Piangiamo, come sempre, per noi stesse, e quindi per tutte le amiche che hanno annunciato trionfali «ho battuto il cancro», evidentemente prive di scaramanzia e di contezza dei dati statistici. Piangiamo le certezze che non possiamo avere: che le biondine che redimono i playboy da liceo abbiano vite lunghissime e moderatamente noiose, che il cancro al seno sia ormai una robetta che la prevenzione rende risibile, che Rizzo non possa restare senza una bionda sulla quale infierire quando ha bisogno di distrarsi dal timore d’avere una pagnotta nel forno.
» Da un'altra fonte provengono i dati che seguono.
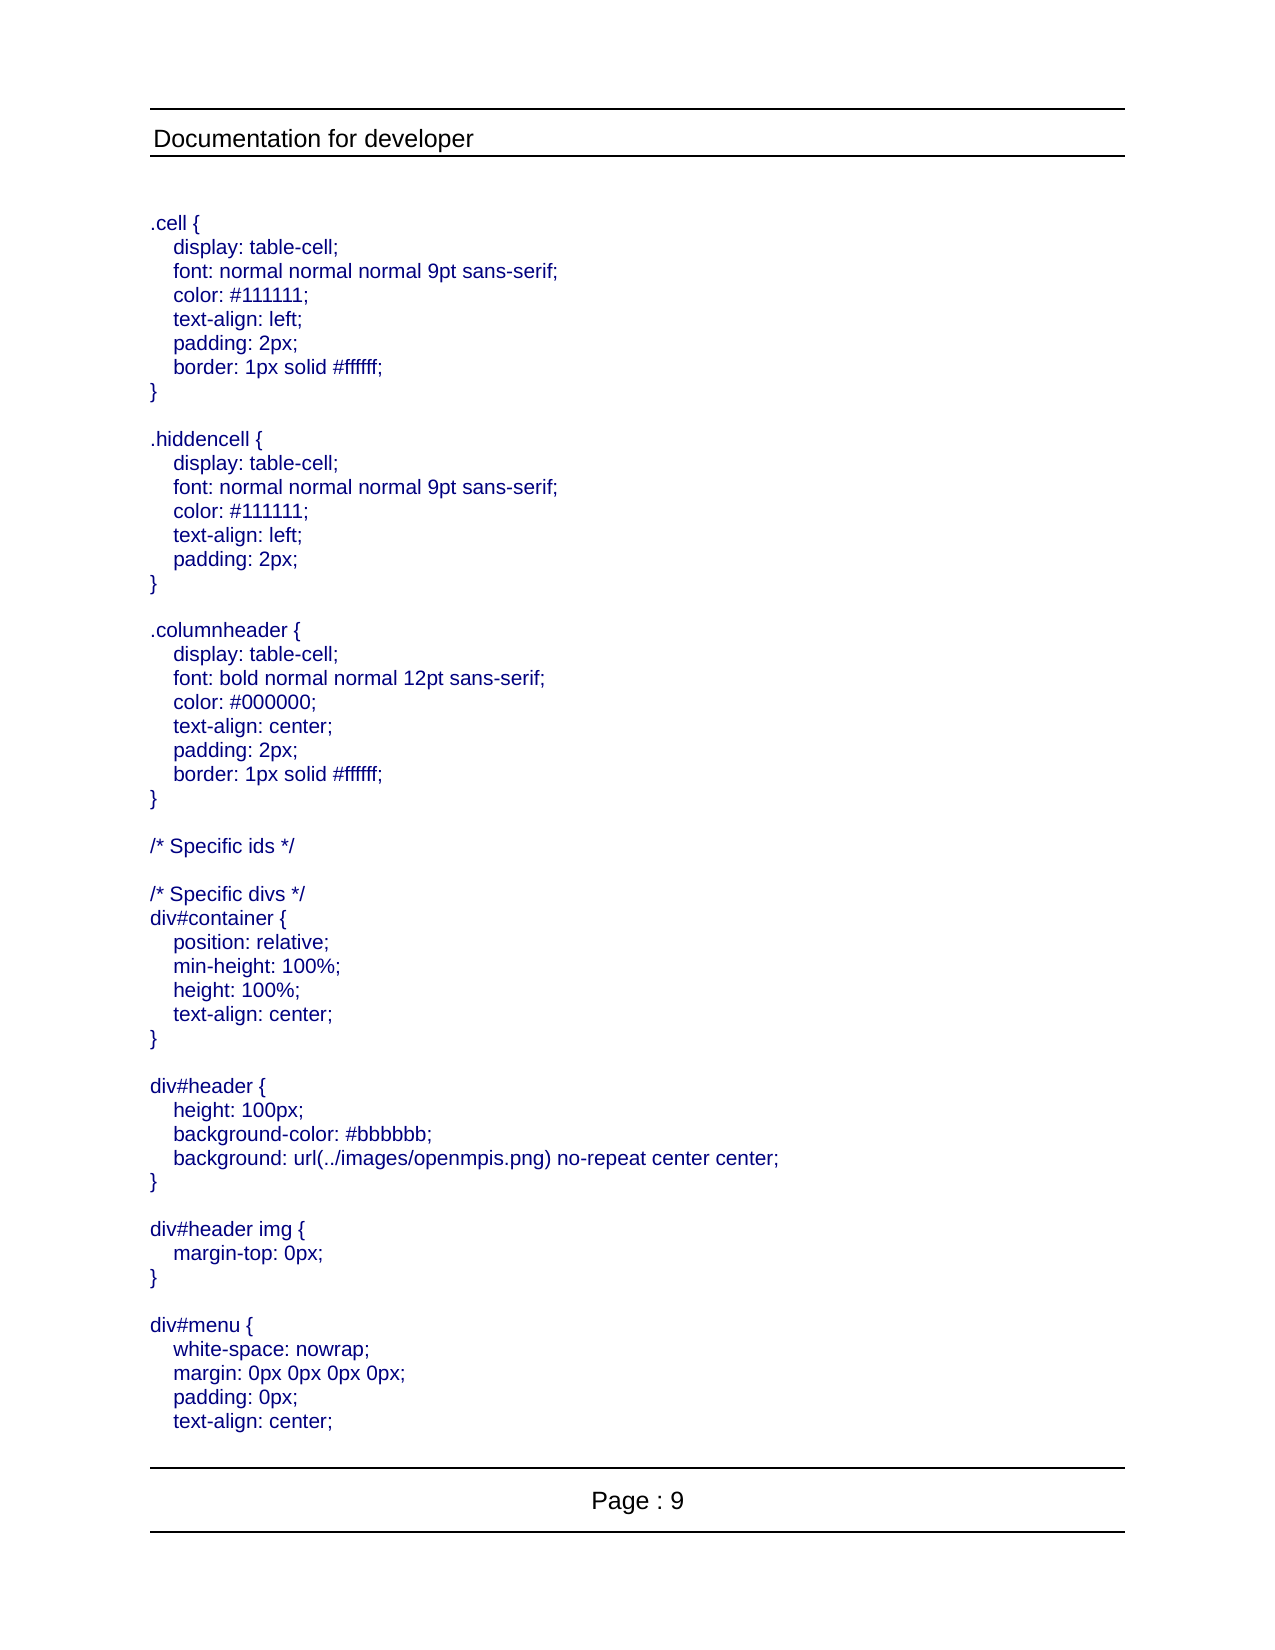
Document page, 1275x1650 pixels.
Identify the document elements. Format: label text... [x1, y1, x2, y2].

text border: 1px solid #ffffff; [150, 355, 1125, 379]
text } [150, 786, 1125, 810]
text text-align: center; [150, 1409, 1125, 1433]
text color: #000000; [150, 690, 1125, 714]
text color: #111111; [150, 498, 1125, 522]
text text-align: center; [150, 714, 1125, 738]
text .columnheader { [150, 618, 1125, 642]
text white-space: nowrap; [150, 1337, 1125, 1361]
text min-height: 100%; [150, 954, 1125, 978]
text position: relative; [150, 930, 1125, 954]
text } [150, 1169, 1125, 1193]
text .hiddencell { [150, 427, 1125, 451]
text text-align: left; [150, 522, 1125, 546]
text font: normal normal normal 9pt sans-serif; [150, 474, 1125, 498]
text padding: 2px; [150, 546, 1125, 570]
text div#header { [150, 1073, 1125, 1097]
text div#container { [150, 906, 1125, 930]
text padding: 2px; [150, 331, 1125, 355]
text font: normal normal normal 9pt sans-serif; [150, 259, 1125, 283]
text padding: 0px; [150, 1385, 1125, 1409]
text text-align: center; [150, 1002, 1125, 1026]
text margin-top: 0px; [150, 1241, 1125, 1265]
text /* Specific divs */ [150, 882, 1125, 906]
text display: table-cell; [150, 642, 1125, 666]
text display: table-cell; [150, 451, 1125, 474]
text background-color: #bbbbbb; [150, 1121, 1125, 1145]
text background: url(../images/openmpis.png) no-repeat center center; [150, 1145, 1125, 1169]
text height: 100%; [150, 978, 1125, 1002]
text border: 1px solid #ffffff; [150, 762, 1125, 786]
text margin: 0px 0px 0px 0px; [150, 1361, 1125, 1385]
text } [150, 1265, 1125, 1289]
text padding: 2px; [150, 738, 1125, 762]
text text-align: left; [150, 307, 1125, 331]
text display: table-cell; [150, 235, 1125, 259]
text } [150, 570, 1125, 594]
text /* Specific ids */ [150, 834, 1125, 858]
text color: #111111; [150, 283, 1125, 307]
text div#menu { [150, 1313, 1125, 1337]
text } [150, 379, 1125, 403]
text height: 100px; [150, 1097, 1125, 1121]
text div#header img { [150, 1217, 1125, 1241]
text } [150, 1026, 1125, 1049]
text .cell { [150, 211, 1125, 235]
text font: bold normal normal 12pt sans-serif; [150, 666, 1125, 690]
Piangiamo la ragazza nella nuova scuola le cui vecchie allieve le fanno sudare l’integrazione in anni in cui nessuno usava la parola «inclusivo», piangiamo il tempo andato che non ritornerà, l’età dell’innocenza in colori pastello, i musical di cui imparavamo tutte le canzoni a memoria subito per quant’erano moschicide, le canzoni in cui gli amici di lui chiedevano «Dicci un po’: ha provato a opporre resistenza?» senza che nessuno ci dicesse che se guardavamo film che esaltavano la cultura dello stupro eravamo brutte persone.
Piangiamo l’intrattenimento a forma di Big Babol, che sembrava Gioventù Bruciata (che è degli anni in cui era ambientato Grease) ma senza il lato oscuro. Piangiamo la scoperta che poi, fuori dal cinema, prima o poi il lato oscuro arriva.